Text for analysis ->
□ □ □ □

Myingyan Prison () in Myingyan District was known as the most infamous detention center among Burma's political prisoners for its atrocities from early 1990s to October 1999 when the International Committee of the Red Cross (ICRC) was granted an access to the prison. Before the ICRC visit, several political prisoners died due to starvation and torture.

Prisoners 
Currently, a number of political prisoners including the ex-military intelligence officials are still serving long prison sentences and only three political detainees from the prison were released on April 17, 2011, when the new government granted an amnesty reducing the prison sentences by one year.

Some of the most prominent political prisoners are KIA commando Zaw Saing, ex-Gen Khing Aung, ex-Gen Thein Swe and Myo Min Htike, a student activist serving a 53-year jail term since 1998.

□ □ □ □

Exercise 1 -> According to the passage on Myingyan Prison, when was the International Committee of the Red Cross granted access to the prison?
Exercise 2 -> Resume the passage on Myingyan Prison after its last sentence.
The listing comes from a different source than the passage on Myingyan Prison.

Collected data ->

□ □ □ □

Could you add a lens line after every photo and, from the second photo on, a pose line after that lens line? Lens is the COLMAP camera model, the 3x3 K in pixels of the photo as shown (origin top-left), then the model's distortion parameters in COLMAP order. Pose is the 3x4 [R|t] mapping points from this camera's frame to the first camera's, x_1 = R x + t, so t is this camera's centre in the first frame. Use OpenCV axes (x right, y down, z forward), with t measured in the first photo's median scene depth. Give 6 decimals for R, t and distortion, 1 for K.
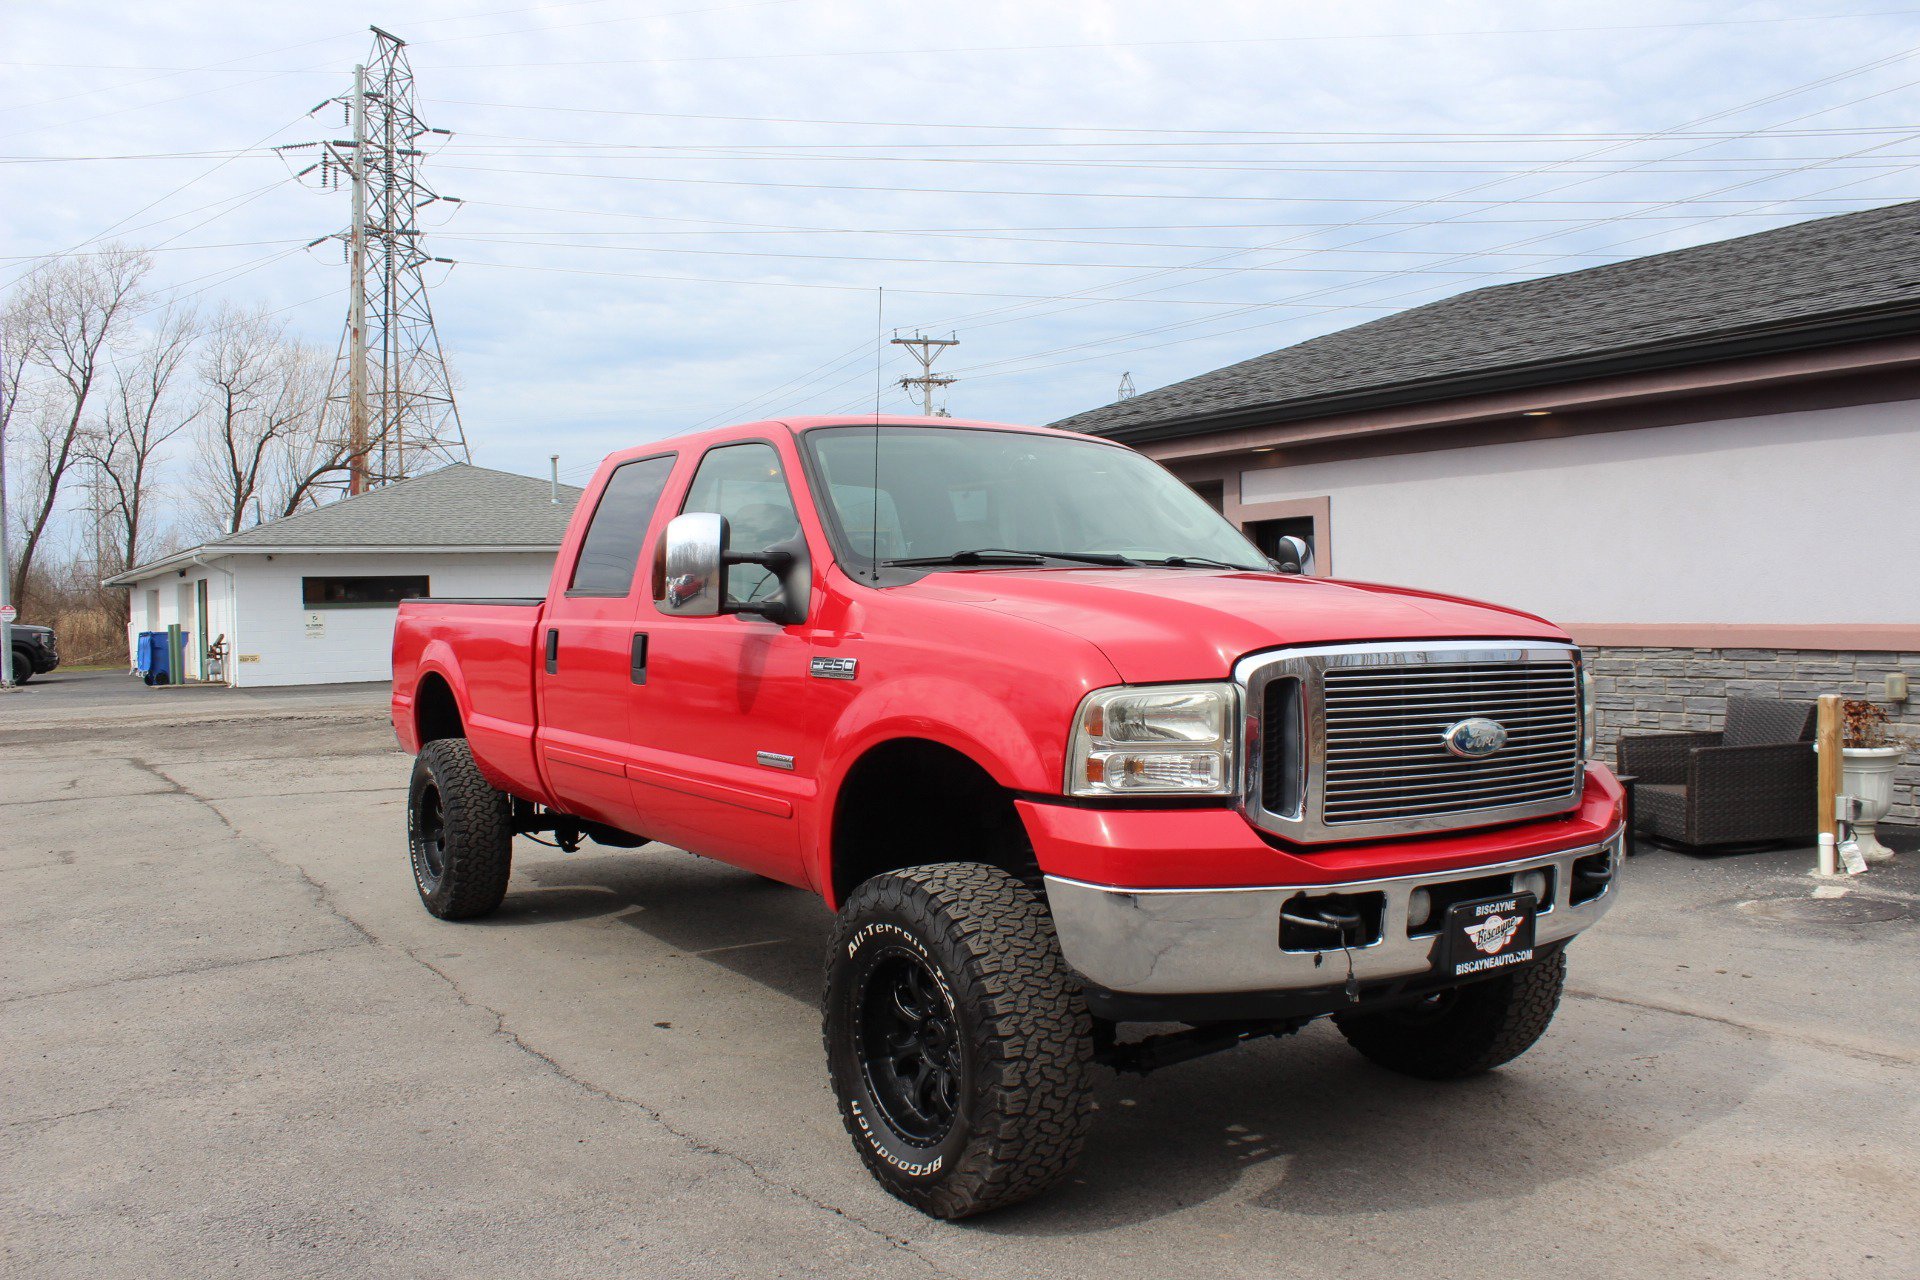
lens RADIAL K [[1603.9, 0, 1067.6], [0, 1603.9, 635.4], [0, 0, 1]] dist [-0.195868, 0.258740]
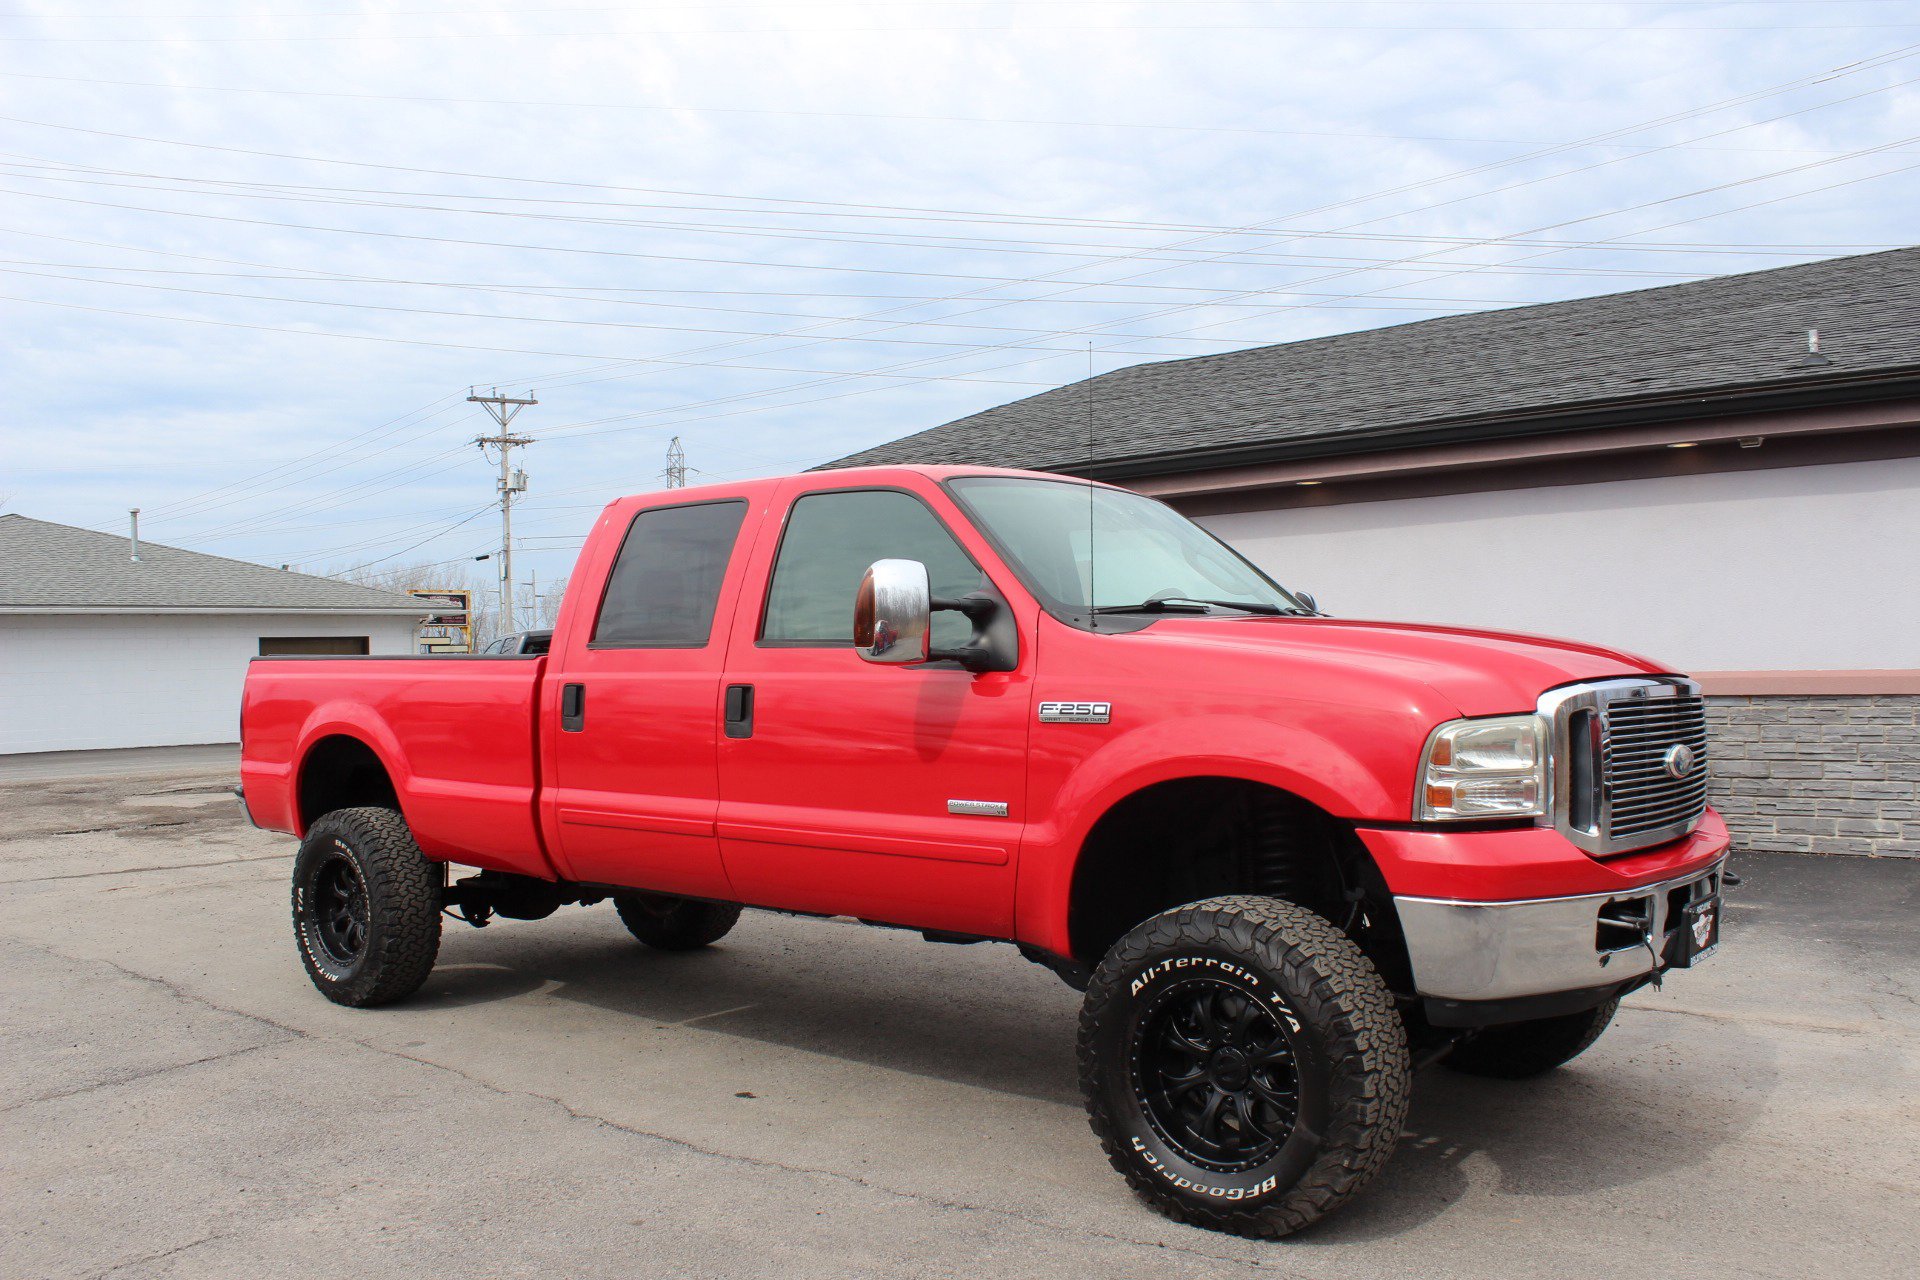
lens RADIAL K [[1603.9, 0, 1067.6], [0, 1603.9, 635.4], [0, 0, 1]] dist [-0.195868, 0.258740]
pose [[0.962198, -0.000423, 0.272351, -0.453125], [0.011948, 0.999102, -0.040660, 0.013379], [-0.272089, 0.042377, 0.961338, 0.023031]]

□ □ □ □

Final answer 1 -> In October 1999.

Final answer 2 ->
Atrocities 
One account describing prison practices include an order for a group of political prisoners to spend hours catching flies, shining the iron cell doors, and polishing the bare ground in their cells with the base of a small bottle. There are also instances when prisoners were interrogated for months and being they are transferred to prison or isolation cells and subjected to repeated degradation. The oppressive heat also often aggravate the passions inside the prison. For instance, it was said that parched criminals turn the prison into the worst of worst, smashing jailed politicians while wardens looked on laughing. The violence was recently demonstrated in the case of a 2016 prison melee where inmates engaged in violent clash after one prisoner was ordered into solitary confinement.